Grosseto ha una delle più belle e meglio conservate cinta di mura bastionate
d'Italia, seconda solo a Lucca. Essa circonda l'antico abitato con un esagono
quasi perfetto. Su cinque vertici troviamo dei possenti bastioni, sull'ultimo
vertice una fortezza che è composta da un cassero e costruzioni annesse.
il cassero
La fortezza comprende un grande bastione rivolto verso l'esterno e due bastioni
più piccoli, ma più alti, rivolti verso, anzi contro la città. Fin dal XIX secolo
le mura, per ordine del Granduca di Toscana Leopoldo di Lorena, sono
state trasformate in giardino pubblico.
il bastione della fortezza
Quando la città ha cominciato ad espandersi, anche i fossati sono stati colmati
e trasformati dapprima in orticelli, poi in parcheggi, campi sportivi e giardini
per i ragazzi.
uno scorcio dei giardini
Attualmente sono in corso grandi opere di restauro per far tornare le mura il
più possibile allo stato primitivo, liberandole anche della terra nei tratti
dove il fossato è stato, anche solo parzialmente, colmato. Nel 1559 la
Repubblica di Siena, di cui Grosseto fa parte, si arrende dopo lunga lotta a
Firenze. Cade l'ultima roccaforte senese, Montalcino. I Medici sono diventati
padroni di tutta la Toscana, esclusa la Repubblica di Lucca e lo Stato dei
Presidi, dominio spagnolo, comprendente Monte Argentario, Orbetello, Talamone e
parte dell'Isola d'Elba, tutte munite di poderose fortificazioni fatte costruire
da Filippo II. Cosimo I dei Medici, crea un sistema di fortificazioni verso il
mare: le fortezze di Livorno, Portoferraio, Grosseto e numerose torri di
avvistamento. Grosseto era circondata da una cerchia muraria medioevale che non
era più in grado di proteggere la città, divenuta avamposto fiorentino contro
lo Stato dei Presidi.
sezione del fronte bastionato e delle mura medioevali
Le mura merlate, le alte torri erano esposte al tiro dei cannoni sempre più
potenti, di eventuali assalitori, contro i quali le frecce e la pece bollente
non erano di nessun aiuto. Bisognava poter controbattere il fuoco dei cannoni
con altri cannoni, per i quali però non c'era possibilità di manovra né sul
cammino di ronda delle vecchie mura, né tanto meno sulle torri. Venne di moda
in quel tempo un sistema di mura rivoluzionario, adatto ai nuovi metodi di
combattimento: il Fronte Bastionato.
dalla cinta medievale al fronte bastionato
Cosimo I affidò la progettazione delle nuove mura all'architetto Baldassarre
Lanci. I lavori iniziarono nel 1562 e durarono 30 anni, fra mille difficoltà:
fondazioni su terreno paludoso, mancanza d'acqua potabile, impossibilità di
lavorare durante l'estate a causa della malaria e tante altre.

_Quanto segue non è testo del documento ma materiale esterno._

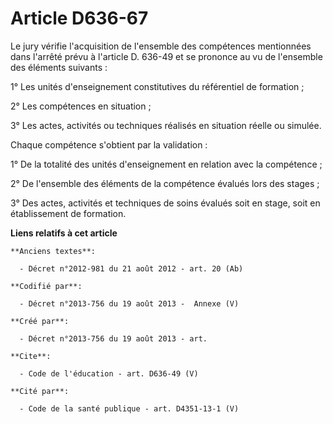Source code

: # Article D636-67

Le jury vérifie l'acquisition de l'ensemble des compétences mentionnées dans l'arrêté prévu à l'article D. 636-49 et se
prononce au vu de l'ensemble des éléments suivants : 

1° Les unités d'enseignement constitutives du référentiel de formation ; 

2° Les compétences en situation ; 

3° Les actes, activités ou techniques réalisés en situation réelle ou simulée. 

Chaque compétence s'obtient par la validation : 

1° De la totalité des unités d'enseignement en relation avec la compétence ; 

2° De l'ensemble des éléments de la compétence évalués lors des stages ; 

3° Des actes, activités et techniques de soins évalués soit en stage, soit en établissement de formation.

**Liens relatifs à cet article**

	**Anciens textes**:

	  - Décret n°2012-981 du 21 août 2012 - art. 20 (Ab)

	**Codifié par**:

	  - Décret n°2013-756 du 19 août 2013 -  Annexe (V)

	**Créé par**:

	  - Décret n°2013-756 du 19 août 2013 - art.

	**Cite**:

	  - Code de l'éducation - art. D636-49 (V)

	**Cité par**:

	  - Code de la santé publique - art. D4351-13-1 (V)
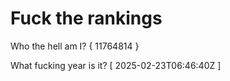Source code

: # Fuck the rankings

Who the hell am I?
{ 11764814 }

What fucking year is it?
[ 2025-02-23T06:46:40Z ]
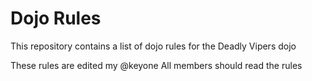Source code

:Dojo Rules
==========

This repository contains a list of dojo rules for the Deadly Vipers dojo

These rules are edited my @keyone
All members should read the rules
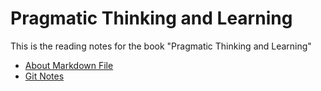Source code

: # Pragmatic Thinking and Learning
This is the reading notes for the book "Pragmatic Thinking and Learning"  
* [About Markdown File](https://github.com/Steve-Zhao/pragmatic_thinking_and_learning/wiki/About-markdown)
* [Git Notes](https://github.com/Steve-Zhao/pragmatic_thinking_and_learning/wiki/Git-Notes)
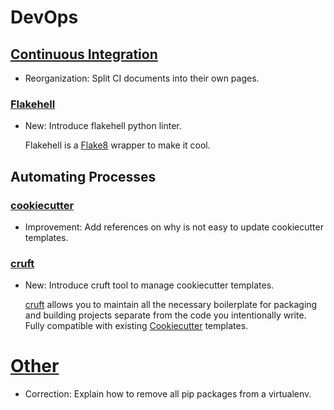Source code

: # DevOps

## [Continuous Integration](ci.md)

* Reorganization: Split CI documents into their own pages.

### [Flakehell](flakehell.md)

* New: Introduce flakehell python linter.

    Flakehell is a [Flake8](flake8.md) wrapper to make it cool.

## Automating Processes

### [cookiecutter](cookiecutter.md)

* Improvement: Add references on why is not easy to update cookiecutter templates.

### [cruft](cruft.md)

* New: Introduce cruft tool to manage cookiecutter templates.

    [cruft](https://cruft.github.io/cruft/) allows you to maintain all the
    necessary boilerplate for packaging and building projects separate from the
    code
    you intentionally write. Fully compatible with existing
    [Cookiecutter](cookiecutter.md) templates.

# [Other](pip-tools.md)

* Correction: Explain how to remove all pip packages from a virtualenv.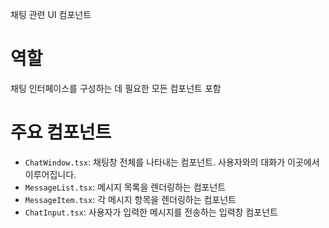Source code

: 채팅 관련 UI 컴포넌트

# 역할

채팅 인터페이스를 구성하는 데 필요한 모든 컴포넌트 포함

# 주요 컴포넌트

- `ChatWindow.tsx`: 채팅창 전체를 나타내는 컴포넌트. 사용자와의 대화가 이곳에서 이루어집니다.
- `MessageList.tsx`: 메시지 목록을 렌더링하는 컴포넌트
- `MessageItem.tsx`: 각 메시지 항목을 렌더링하는 컴포넌트
- `ChatInput.tsx`: 사용자가 입력한 메시지를 전송하는 입력창 컴포넌트
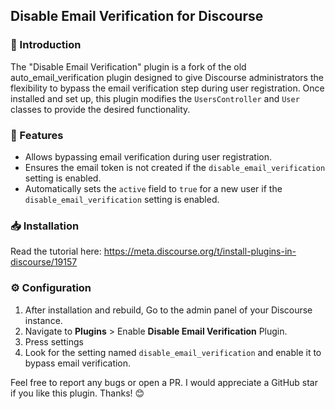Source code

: ## Disable Email Verification for Discourse

### 📌 Introduction

The "Disable Email Verification" plugin is a fork of the old auto_email_verification plugin designed to give Discourse administrators the flexibility to bypass the email verification step during user registration. Once installed and set up, this plugin modifies the `UsersController` and `User` classes to provide the desired functionality.


### 🚀 Features

- Allows bypassing email verification during user registration.
- Ensures the email token is not created if the `disable_email_verification` setting is enabled.
- Automatically sets the `active` field to `true` for a new user if the `disable_email_verification` setting is enabled.

### 📥 Installation

Read the tutorial here: https://meta.discourse.org/t/install-plugins-in-discourse/19157

### ⚙️ Configuration

1. After installation and rebuild, Go to the admin panel of your Discourse instance.
2. Navigate to **Plugins** > Enable **Disable Email Verification** Plugin.
2. Press settings
3. Look for the setting named `disable_email_verification` and enable it to bypass email verification.

Feel free to report any bugs or open a PR. I would appreciate a GitHub star if you like this plugin. Thanks! 😊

particolare di un bastione
Malgrado ciò le mura tutte in mattoni, sono di rara perfezione e robustezza. I
cinque bastioni sporgono dall'anello delle cortine come grandi frecce rivolte
verso la campagna. Le cannoniere ben nascoste dietro gli ampi orecchioni dei
bastioni, erano su duplice e triplice ordine. Cannoni, spingarde e archibugi
erano in grado di fare un fuoco incrociato contro eventuali assalitori. Nelle
mura cinquecentesche è inclusa ancora Porta Vecchia medievale, e sulla fortezza
il cassero senese. Nell'800, quando le mura sono state trasformate in giardino
pubblico, le cannoniere sono state parzialmente murate perché ritenute
pericolose, ma sono tuttora abbastanza ben leggibili, in attesa che il restauro,
già a buon punto, gli restituisca il primitivo aspetto.